"We are jointly confirming that Up Late will not continue on MSNBC," the network said in a statement. "We wish Alec all the best."
While this is probably just a minor career setback for Baldwin, what does it mean for all the people who MSNBC hired to work on the show? Is it back to square one now? The network heavily recruited for the show, placing ads for multiple positions, including a video producer and a segment producer. Will they be shuffled around and given other homes at the network, or will they be joining the unemployment line? Six weeks may not even be enough time for the first round of paychecks to clear.

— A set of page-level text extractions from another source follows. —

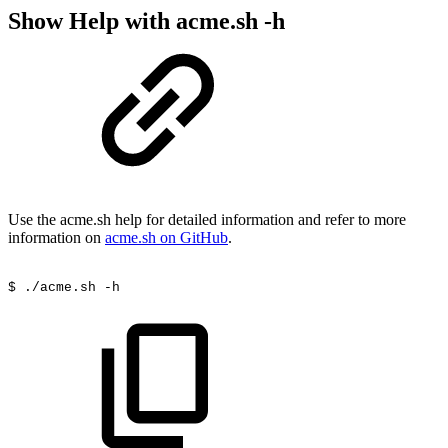
Show Help with acme.sh -h
Use the acme.sh help for detailed information and refer to more
information on
acme.sh on GitHub
.
$
./acme.sh
-h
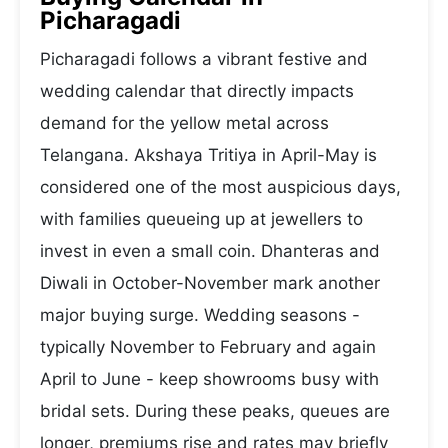
Picharagadi
Picharagadi follows a vibrant festive and
wedding calendar that directly impacts
demand for the yellow metal across
Telangana. Akshaya Tritiya in April-May is
considered one of the most auspicious days,
with families queueing up at jewellers to
invest in even a small coin. Dhanteras and
Diwali in October-November mark another
major buying surge. Wedding seasons -
typically November to February and again
April to June - keep showrooms busy with
bridal sets. During these peaks, queues are
longer, premiums rise and rates may briefly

Though six weeks — only four of which were actually on the air — doesn't seem long for a TV show, Baldwin still managed to best several other short-lived programs. The attempted TV reboot of Charlie's Angels, which starred Minka Kelly, made it four episodes before getting cancelled. A reality show about David Hasselhoff and his wacky family lasted two episodes (which both aired on the same night!) before being banished to TV purgatory.
And, talk shows are a risky gambit, even for people who are already famous. Chevy Chase's late-night talk show held out for five weeks before being cancelled in 1993, while Fran Drescher only held out for four episodes before being pulled. Earlier this year, Kris Jenner had a six-week trial run for her self-titled talk show, but despite the world premiere of a baby North West photo, the momager couldn't keep her show on the air.
Luckily for Baldwin, he's got a woman to support him. His wife, Hilaria, a former yoga instructor, is now a correspondent for Extra. Considering he just threatened to give up his career completely, it looks like he'll be free to stay home with the couple's newborn daughter.